140. A “Murray direction”, based only on the absence of corroboration, is, in my opinion, tantamount to a direction that it would be dangerous to convict on the uncorroborated evidence of the complainant.
141. The injunction contained in s 294AA is directed to what is, in substance, the content of the Carr direction. If the direction given suggests that merely - I emphasise merely - because a complainant’s evidence is uncorroborated, it would be, on that account, dangerous to convict, it transgresses s 294AA(2). The critical aspect of s 294AA is the substance of the direction that is prohibited. It cannot be avoided by switching from one linguistic formula (“dangerous to convict”) to another (“scrutinise the evidence with great care”). However formulated, the substance of the direction is the same - that, merely because the evidence is uncorroborated, it would be unsafe for the jury to act upon it.

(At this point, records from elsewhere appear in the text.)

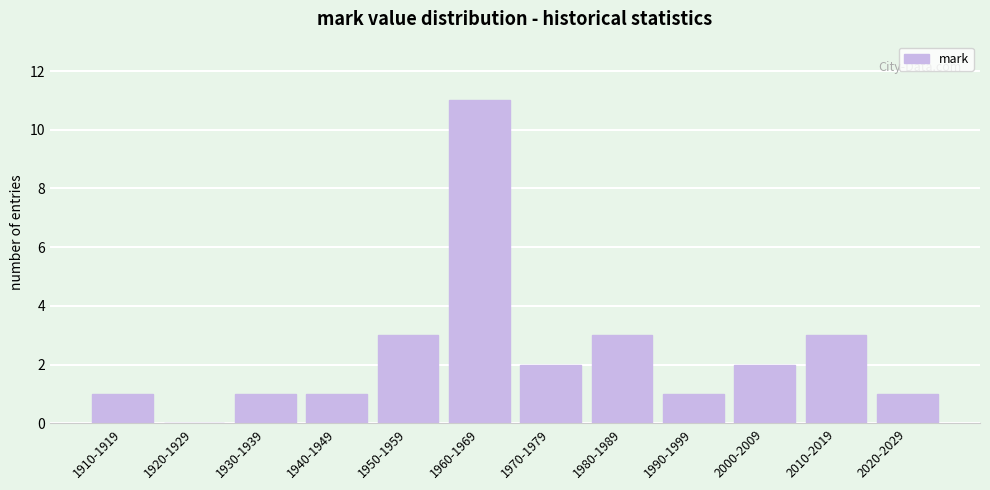

Reading left to right, extract all data points from this chart.

1910-1919=1	1920-1929=0	1930-1939=1	1940-1949=1	1950-1959=3	1960-1969=11	1970-1979=2	1980-1989=3	1990-1999=1	2000-2009=2	2010-2019=3	2020-2029=1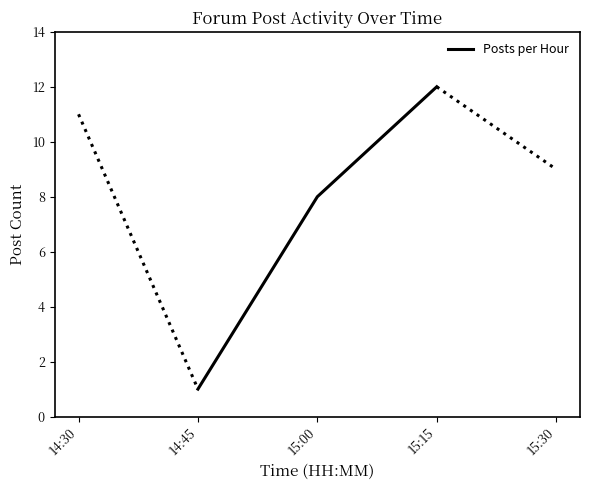

At which label is the value closest to 6?

15:00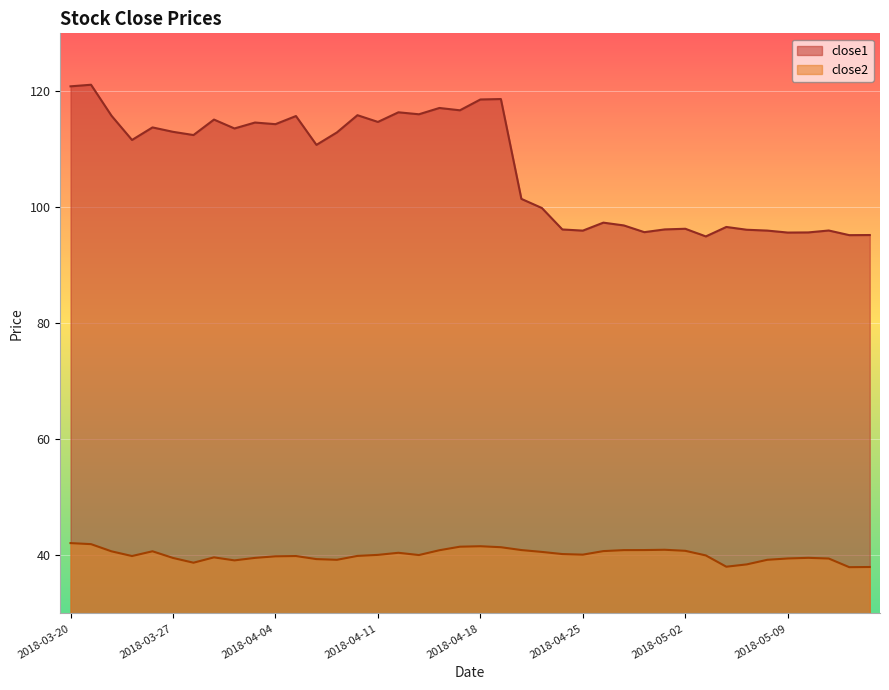

Reading left to right, transcribe all the data shown in this chart.

close1: 120.9	121.1	115.8	111.6	113.8	113.0	112.5	115.1	113.6	114.6	114.3	115.7	110.8	112.9	115.9	114.7	116.4	116.0	117.1	116.7	118.6	118.7	101.5	99.9	96.2	96.0	97.4	96.9	95.7	96.2	96.3	95.0	96.6	96.1	96.0	95.7	95.7	96.0	95.2	95.2
close2: 42.1	42.0	40.7	39.9	40.7	39.6	38.8	39.7	39.2	39.6	39.9	39.9	39.4	39.3	39.9	40.1	40.5	40.1	40.9	41.5	41.6	41.4	40.9	40.6	40.2	40.1	40.8	40.9	40.9	41.0	40.8	40.0	38.1	38.5	39.3	39.5	39.6	39.5	38.0	38.0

145. But, as has frequently been observed, sexual offences typically are committed in private, when only the perpetrator and the victim are present. In that case, a direction concerning the absence of corroboration has little to do except suggest unreliability on the part of the complainant.
146. Since it was only the absence of corroboration that was said to give rise to the requirement of a “Murray direction”, this ground must fail. Not only was such a direction not required, it was prohibited by s 294AA(2).
238. I agree with the orders proposed by Simpson J and her Honour’s reasons for those orders. I also agree with the additional remarks of Basten JA.